Aufgabenstellung 1
Kannst du die Einträge von der Zeile mit „pose: elev=143.8 azim=254.1“ bis einschließlich der letzten Zeile der Einträge neu schreiben und dabei „pose“ durch „Kamera“ ersetzen, während alles andere unverändert bleibt? Lass die Bilder in deiner Antwort weg.
Aufgabenstellung 2
Wie könnte der Text über Soziale Arbeit und Sozialstaat nach seinem letzten Satz weitergehen? Führe ihn von dort aus fort.

Dokumenttext
____
Soziale Arbeit und Sozialstaat

Widersprüchliche Antwort auf die Soziale Frage

Soziale Arbeit ist immer eine gesellschaftliche Antwort auf die „Soziale Frage“, in ihren Anfängen in der Zeit der Industrialisierung bis heute.
Soziale Arbeit ist s keine revolutionäre Antwort auf diese Frage. Soziale Arbeit ist  historisch ein Kind der Sozialdemokratie und bildete sozusagen den Gegenpol zur damaligen politischen und sozialistischen (auf Abschaffung der kapitalistischen Gesellschaft orientierten) Arbeiterbewegung.
____
Bereitgestellte Einträge
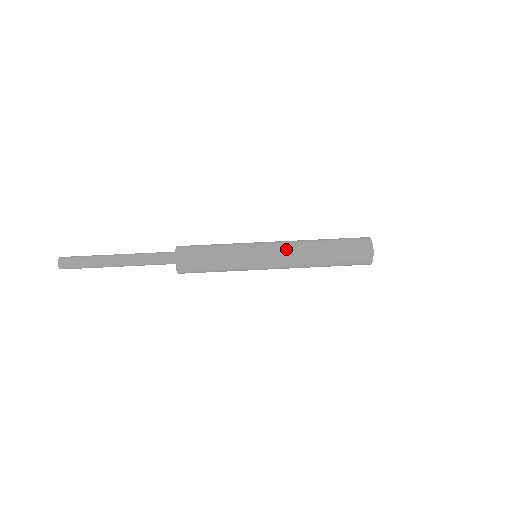
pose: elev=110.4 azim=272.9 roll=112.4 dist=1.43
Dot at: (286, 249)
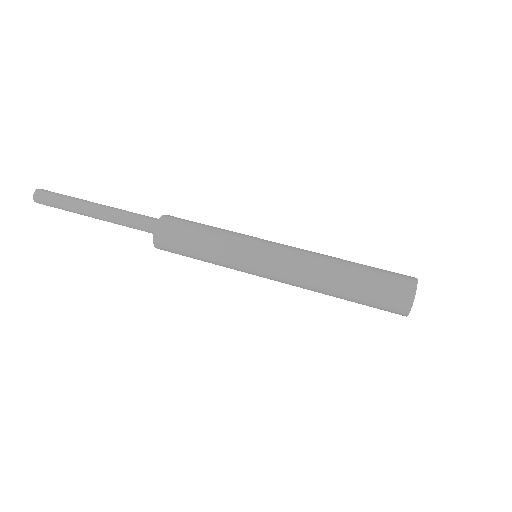
Dot at: (295, 254)
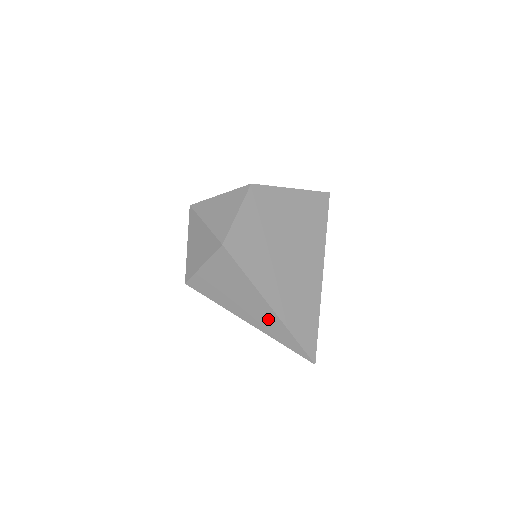
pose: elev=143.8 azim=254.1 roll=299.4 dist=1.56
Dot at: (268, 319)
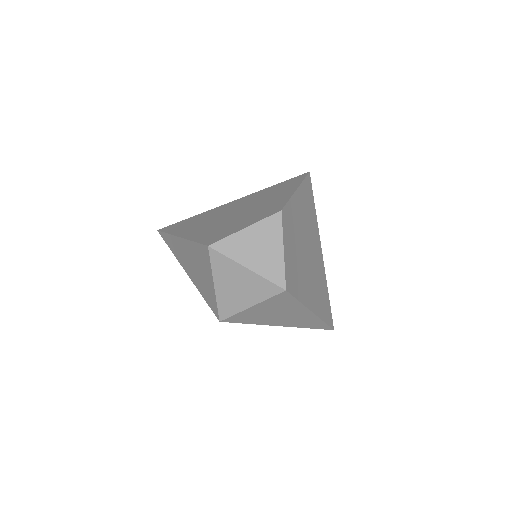
Dot at: (305, 320)
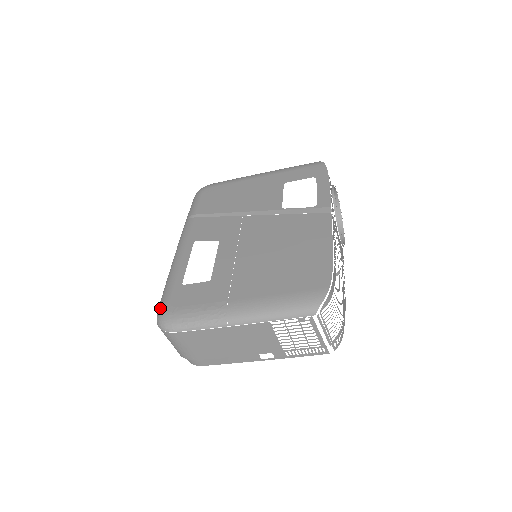
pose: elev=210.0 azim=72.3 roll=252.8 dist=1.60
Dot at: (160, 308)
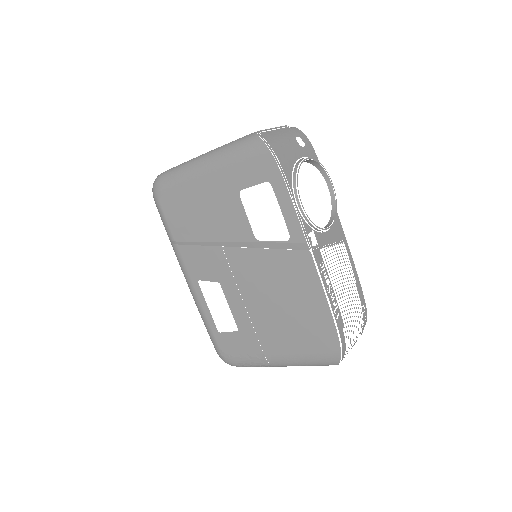
Dot at: (216, 351)
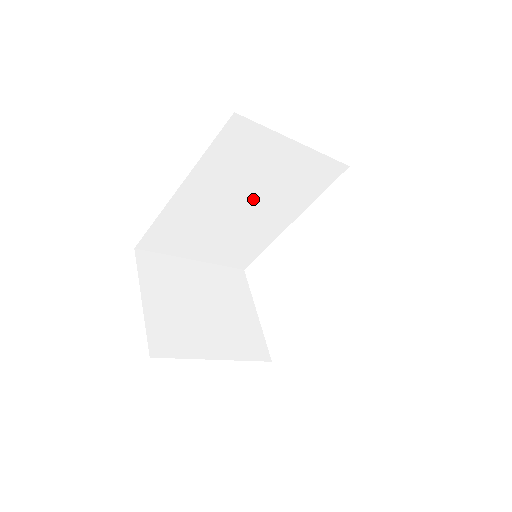
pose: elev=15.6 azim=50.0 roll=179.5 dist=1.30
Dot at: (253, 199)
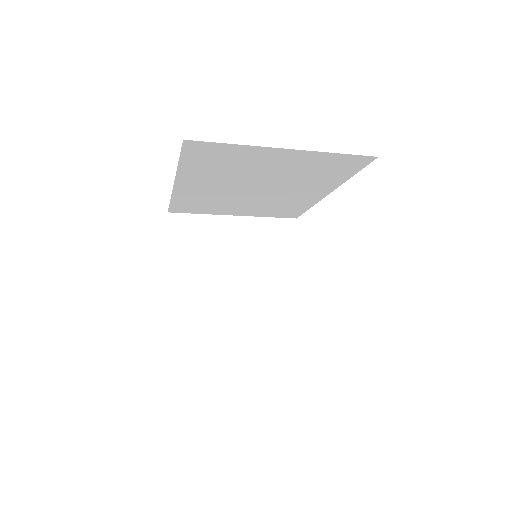
Dot at: (265, 184)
____
Lösung 1
Kamera: elev=143.8 azim=254.1 roll=299.4 dist=1.56
Dot at: (268, 319)
Dot at: (305, 320)
Kamera: elev=210.0 azim=72.3 roll=252.8 dist=1.60
Dot at: (160, 308)
Dot at: (216, 351)
Kamera: elev=15.6 azim=50.0 roll=179.5 dist=1.30
Dot at: (253, 199)
Dot at: (265, 184)

Lösung 2
Ihr Bemühen, die sozialen Probleme der Bevölkerung zu lösen, entwickelte sich  immer im Spannungsfeld und im Widerspruch zwischen Anpassen und Wachrütteln, zwischen Helfen und stark Machen, zwischen dem Versuch, die Menschen mit der Gesellschaft zu versöhnen und dem Wunsch, sie mit den Betroffenen zusammen zu verändern.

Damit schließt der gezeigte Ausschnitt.